(Dataset items)
# # # #

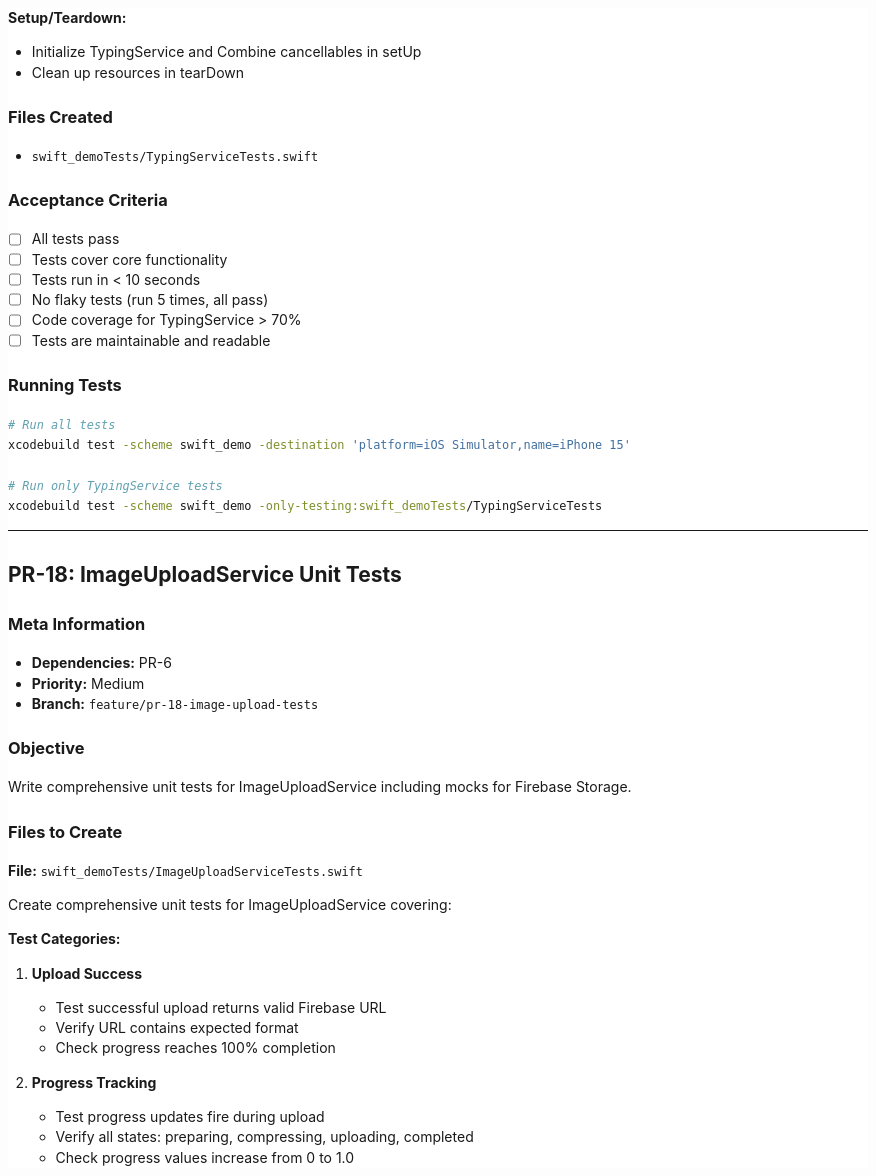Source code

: **Setup/Teardown:**
- Initialize TypingService and Combine cancellables in setUp
- Clean up resources in tearDown

### Files Created
- `swift_demoTests/TypingServiceTests.swift`

### Acceptance Criteria
- [ ] All tests pass
- [ ] Tests cover core functionality
- [ ] Tests run in < 10 seconds
- [ ] No flaky tests (run 5 times, all pass)
- [ ] Code coverage for TypingService > 70%
- [ ] Tests are maintainable and readable

### Running Tests
```bash
# Run all tests
xcodebuild test -scheme swift_demo -destination 'platform=iOS Simulator,name=iPhone 15'

# Run only TypingService tests
xcodebuild test -scheme swift_demo -only-testing:swift_demoTests/TypingServiceTests
```

---

## PR-18: ImageUploadService Unit Tests

### Meta Information
- **Dependencies:** PR-6
- **Priority:** Medium
- **Branch:** `feature/pr-18-image-upload-tests`

### Objective
Write comprehensive unit tests for ImageUploadService including mocks for Firebase Storage.

### Files to Create

**File:** `swift_demoTests/ImageUploadServiceTests.swift`

Create comprehensive unit tests for ImageUploadService covering:

**Test Categories:**
1. **Upload Success**
   - Test successful upload returns valid Firebase URL
   - Verify URL contains expected format
   - Check progress reaches 100% completion

2. **Progress Tracking**
   - Test progress updates fire during upload
   - Verify all states: preparing, compressing, uploading, completed
   - Check progress values increase from 0 to 1.0
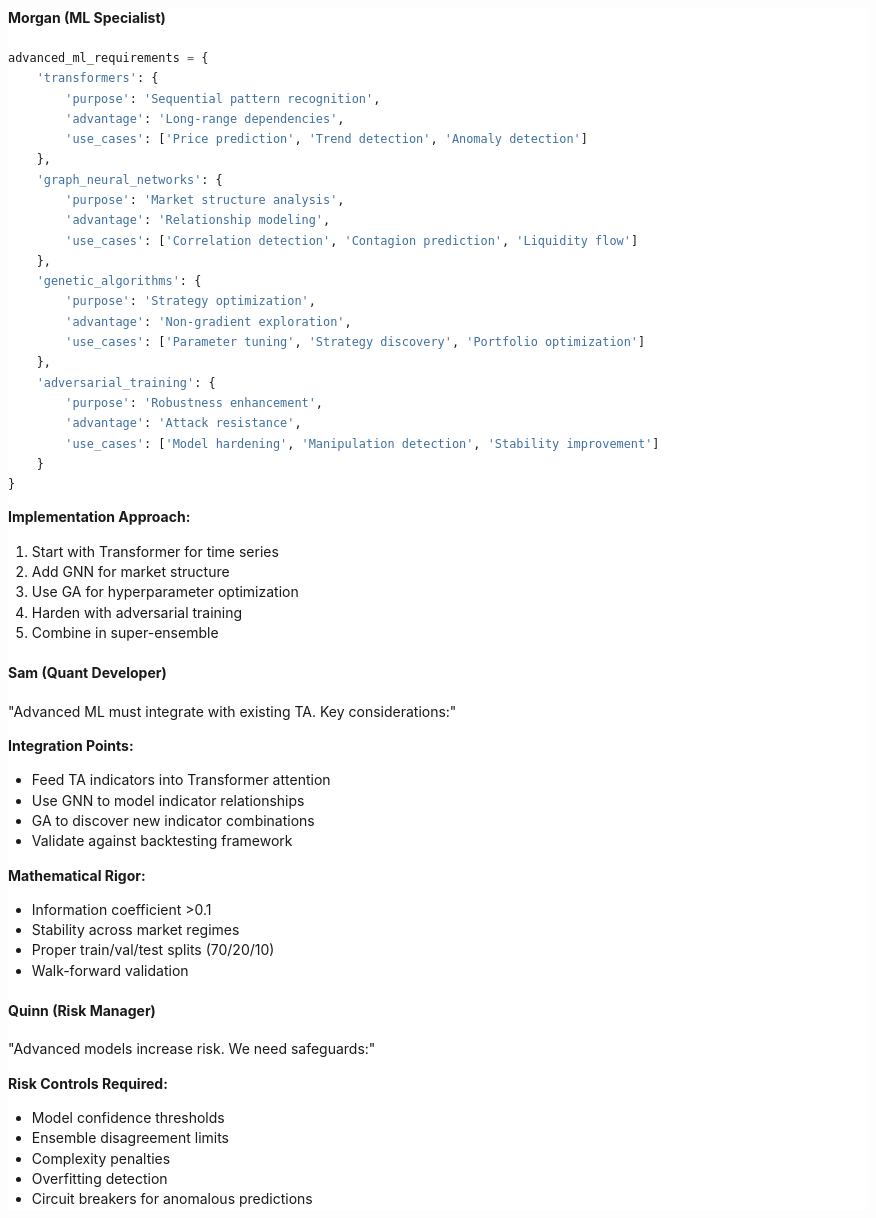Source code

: #### Morgan (ML Specialist)
```python
advanced_ml_requirements = {
    'transformers': {
        'purpose': 'Sequential pattern recognition',
        'advantage': 'Long-range dependencies',
        'use_cases': ['Price prediction', 'Trend detection', 'Anomaly detection']
    },
    'graph_neural_networks': {
        'purpose': 'Market structure analysis',
        'advantage': 'Relationship modeling',
        'use_cases': ['Correlation detection', 'Contagion prediction', 'Liquidity flow']
    },
    'genetic_algorithms': {
        'purpose': 'Strategy optimization',
        'advantage': 'Non-gradient exploration',
        'use_cases': ['Parameter tuning', 'Strategy discovery', 'Portfolio optimization']
    },
    'adversarial_training': {
        'purpose': 'Robustness enhancement',
        'advantage': 'Attack resistance',
        'use_cases': ['Model hardening', 'Manipulation detection', 'Stability improvement']
    }
}
```

**Implementation Approach:**
1. Start with Transformer for time series
2. Add GNN for market structure
3. Use GA for hyperparameter optimization
4. Harden with adversarial training
5. Combine in super-ensemble

#### Sam (Quant Developer)
"Advanced ML must integrate with existing TA. Key considerations:"

**Integration Points:**
- Feed TA indicators into Transformer attention
- Use GNN to model indicator relationships
- GA to discover new indicator combinations
- Validate against backtesting framework

**Mathematical Rigor:**
- Information coefficient >0.1
- Stability across market regimes
- Proper train/val/test splits (70/20/10)
- Walk-forward validation

#### Quinn (Risk Manager)
"Advanced models increase risk. We need safeguards:"

**Risk Controls Required:**
- Model confidence thresholds
- Ensemble disagreement limits
- Complexity penalties
- Overfitting detection
- Circuit breakers for anomalous predictions

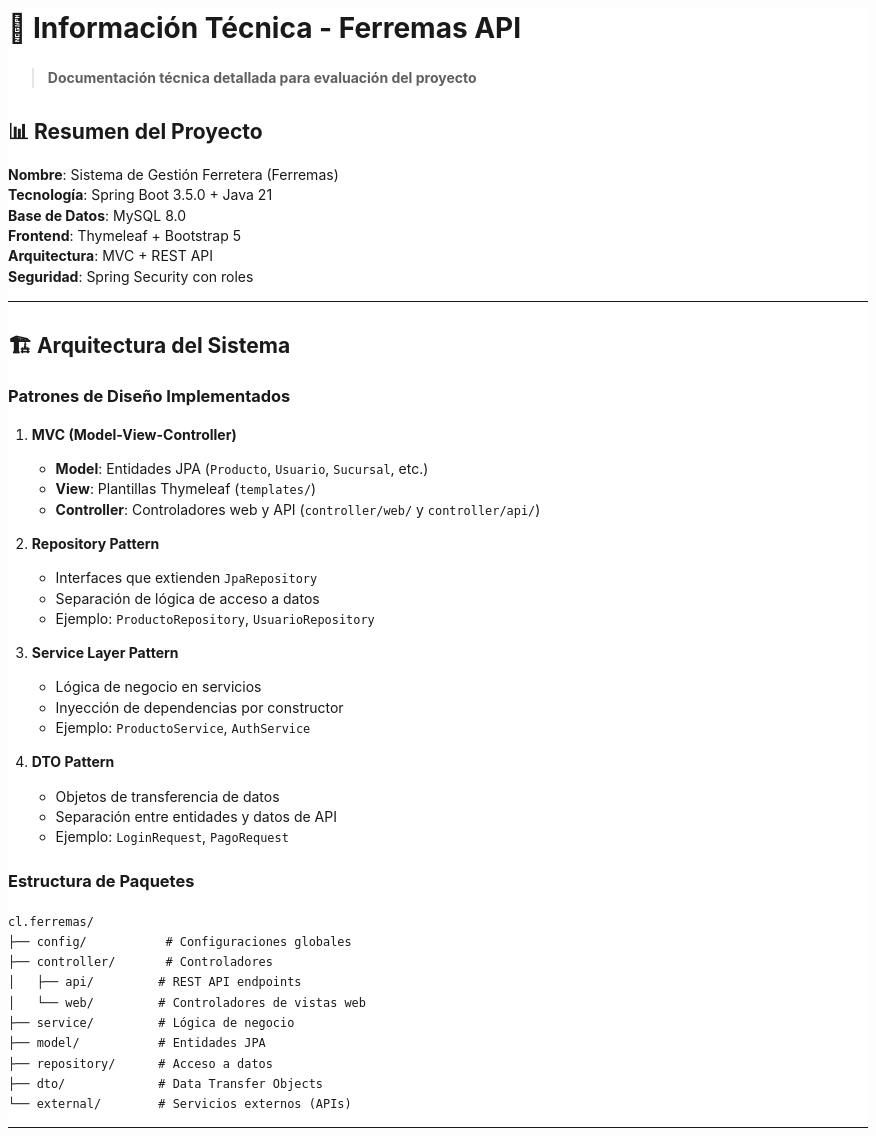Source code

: # 🔧 Información Técnica - Ferremas API

> **Documentación técnica detallada para evaluación del proyecto**

## 📊 Resumen del Proyecto

**Nombre**: Sistema de Gestión Ferretera (Ferremas)  
**Tecnología**: Spring Boot 3.5.0 + Java 21  
**Base de Datos**: MySQL 8.0  
**Frontend**: Thymeleaf + Bootstrap 5  
**Arquitectura**: MVC + REST API  
**Seguridad**: Spring Security con roles  

---

## 🏗️ Arquitectura del Sistema

### Patrones de Diseño Implementados

1. **MVC (Model-View-Controller)**
   - **Model**: Entidades JPA (`Producto`, `Usuario`, `Sucursal`, etc.)
   - **View**: Plantillas Thymeleaf (`templates/`)
   - **Controller**: Controladores web y API (`controller/web/` y `controller/api/`)

2. **Repository Pattern**
   - Interfaces que extienden `JpaRepository`
   - Separación de lógica de acceso a datos
   - Ejemplo: `ProductoRepository`, `UsuarioRepository`

3. **Service Layer Pattern**
   - Lógica de negocio en servicios
   - Inyección de dependencias por constructor
   - Ejemplo: `ProductoService`, `AuthService`

4. **DTO Pattern**
   - Objetos de transferencia de datos
   - Separación entre entidades y datos de API
   - Ejemplo: `LoginRequest`, `PagoRequest`

### Estructura de Paquetes

```
cl.ferremas/
├── config/           # Configuraciones globales
├── controller/       # Controladores
│   ├── api/         # REST API endpoints
│   └── web/         # Controladores de vistas web
├── service/         # Lógica de negocio
├── model/           # Entidades JPA
├── repository/      # Acceso a datos
├── dto/             # Data Transfer Objects
└── external/        # Servicios externos (APIs)
```

---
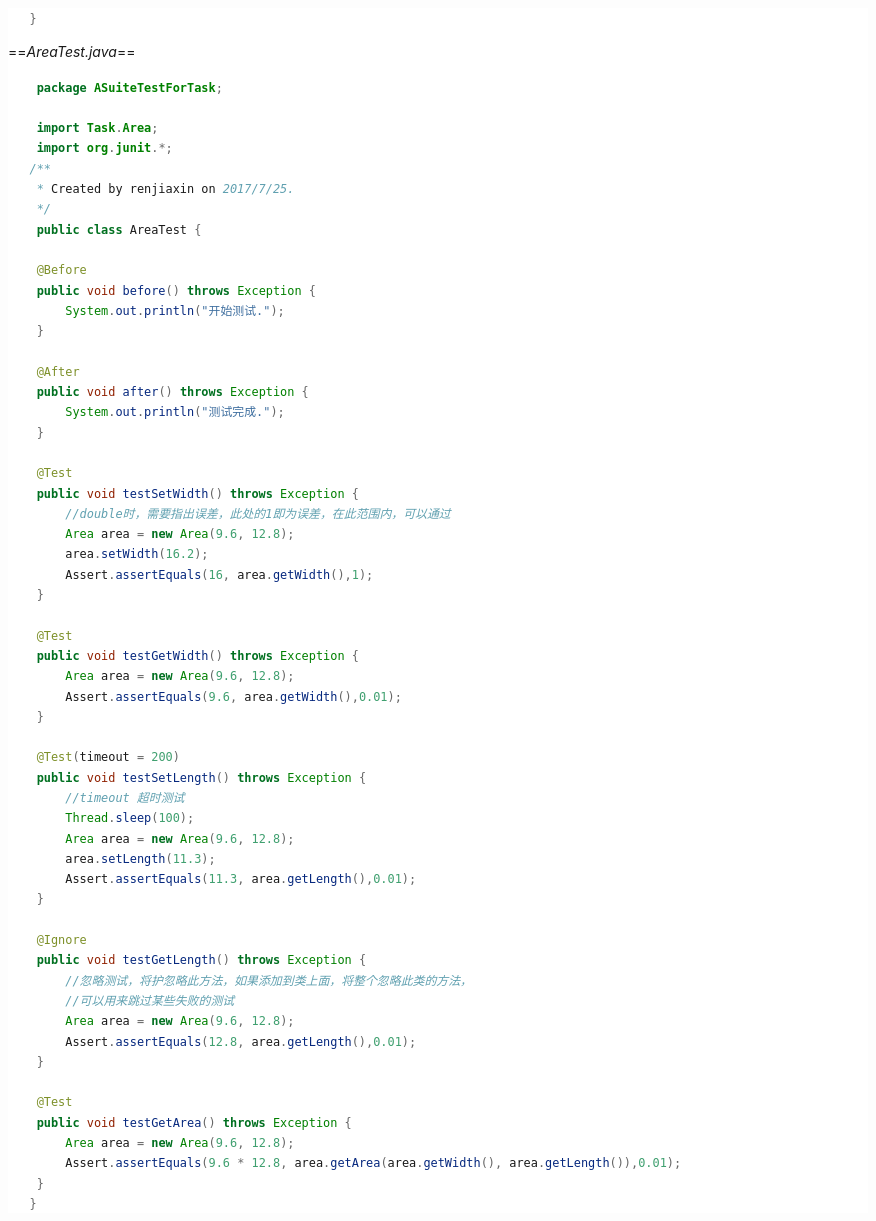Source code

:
 ```java
   }
```

==*AreaTest.java*==
```java
    package ASuiteTestForTask;

    import Task.Area;
    import org.junit.*;
   /**
    * Created by renjiaxin on 2017/7/25.
    */
    public class AreaTest {

    @Before
    public void before() throws Exception {
        System.out.println("开始测试.");
    }

    @After
    public void after() throws Exception {
        System.out.println("测试完成.");
    }

    @Test
    public void testSetWidth() throws Exception {
        //double时，需要指出误差，此处的1即为误差，在此范围内，可以通过
        Area area = new Area(9.6, 12.8);
        area.setWidth(16.2);
        Assert.assertEquals(16, area.getWidth(),1);
    }

    @Test
    public void testGetWidth() throws Exception {
        Area area = new Area(9.6, 12.8);
        Assert.assertEquals(9.6, area.getWidth(),0.01);
    }

    @Test(timeout = 200)
    public void testSetLength() throws Exception {
        //timeout 超时测试
        Thread.sleep(100);
        Area area = new Area(9.6, 12.8);
        area.setLength(11.3);
        Assert.assertEquals(11.3, area.getLength(),0.01);
    }

    @Ignore
    public void testGetLength() throws Exception {
        //忽略测试，将护忽略此方法，如果添加到类上面，将整个忽略此类的方法，
        //可以用来跳过某些失败的测试
        Area area = new Area(9.6, 12.8);
        Assert.assertEquals(12.8, area.getLength(),0.01);
    }

    @Test
    public void testGetArea() throws Exception {
        Area area = new Area(9.6, 12.8);
        Assert.assertEquals(9.6 * 12.8, area.getArea(area.getWidth(), area.getLength()),0.01);
    }
   }
```
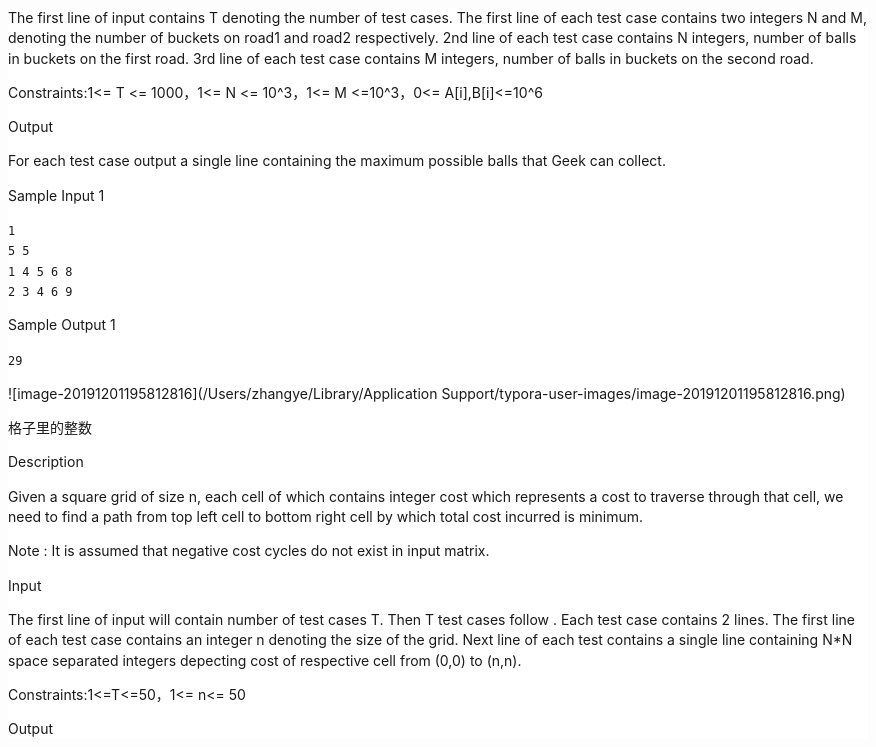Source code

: 

The first line of input contains T denoting the number of test cases. The first line of each test case contains two integers N and M, denoting the number of buckets on road1 and road2 respectively. 2nd line of each test case contains N integers, number of balls in buckets on the first road. 3rd line of each test case contains M integers, number of balls in buckets on the second road.

Constraints:1<= T <= 1000，1<= N <= 10^3，1<= M <=10^3，0<= A[i],B[i]<=10^6



Output



For each test case output a single line containing the maximum possible balls that Geek can collect.



Sample Input 1 

```
1
5 5
1 4 5 6 8
2 3 4 6 9
```

Sample Output 1

```
29
```

![image-20191201195812816](/Users/zhangye/Library/Application Support/typora-user-images/image-20191201195812816.png)

格子里的整数

Description



Given a square grid of size n, each cell of which contains integer cost which represents a cost to traverse through that cell, we need to find a path from top left cell to bottom right cell by which total cost incurred is minimum.

Note : It is assumed that negative cost cycles do not exist in input matrix.



Input



The first line of input will contain number of test cases T. Then T test cases follow . Each test case contains 2 lines. The first line of each test case contains an integer n denoting the size of the grid. Next line of each test contains a single line containing N*N space separated integers depecting cost of respective cell from (0,0) to (n,n).

Constraints:1<=T<=50，1<= n<= 50



Output
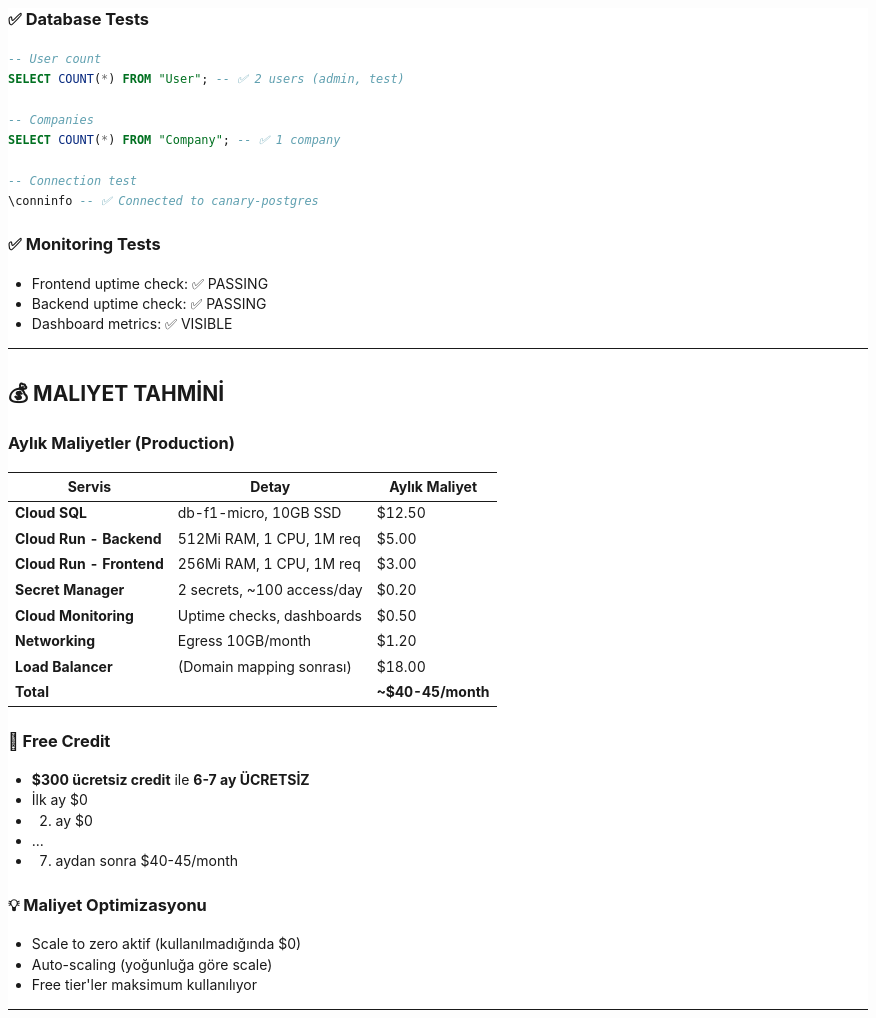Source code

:### ✅ Database Tests
```sql
-- User count
SELECT COUNT(*) FROM "User"; -- ✅ 2 users (admin, test)

-- Companies
SELECT COUNT(*) FROM "Company"; -- ✅ 1 company

-- Connection test
\conninfo -- ✅ Connected to canary-postgres
```

### ✅ Monitoring Tests
- Frontend uptime check: ✅ PASSING
- Backend uptime check: ✅ PASSING
- Dashboard metrics: ✅ VISIBLE

---

## 💰 MALIYET TAHMİNİ

### Aylık Maliyetler (Production)

| Servis | Detay | Aylık Maliyet |
|--------|-------|---------------|
| **Cloud SQL** | db-f1-micro, 10GB SSD | $12.50 |
| **Cloud Run - Backend** | 512Mi RAM, 1 CPU, 1M req | $5.00 |
| **Cloud Run - Frontend** | 256Mi RAM, 1 CPU, 1M req | $3.00 |
| **Secret Manager** | 2 secrets, ~100 access/day | $0.20 |
| **Cloud Monitoring** | Uptime checks, dashboards | $0.50 |
| **Networking** | Egress 10GB/month | $1.20 |
| **Load Balancer** | (Domain mapping sonrası) | $18.00 |
| **Total** | | **~$40-45/month** |

### 🎁 Free Credit
- **$300 ücretsiz credit** ile **6-7 ay ÜCRETSİZ**
- İlk ay $0
- 2. ay $0
- ...
- 7. aydan sonra $40-45/month

### 💡 Maliyet Optimizasyonu
- Scale to zero aktif (kullanılmadığında $0)
- Auto-scaling (yoğunluğa göre scale)
- Free tier'ler maksimum kullanılıyor

---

# # # #

- **Exercise details**: Where the string "Controladores" appears in a line of the entries, count that line, and state the total alone.

- **Exercise response**: 3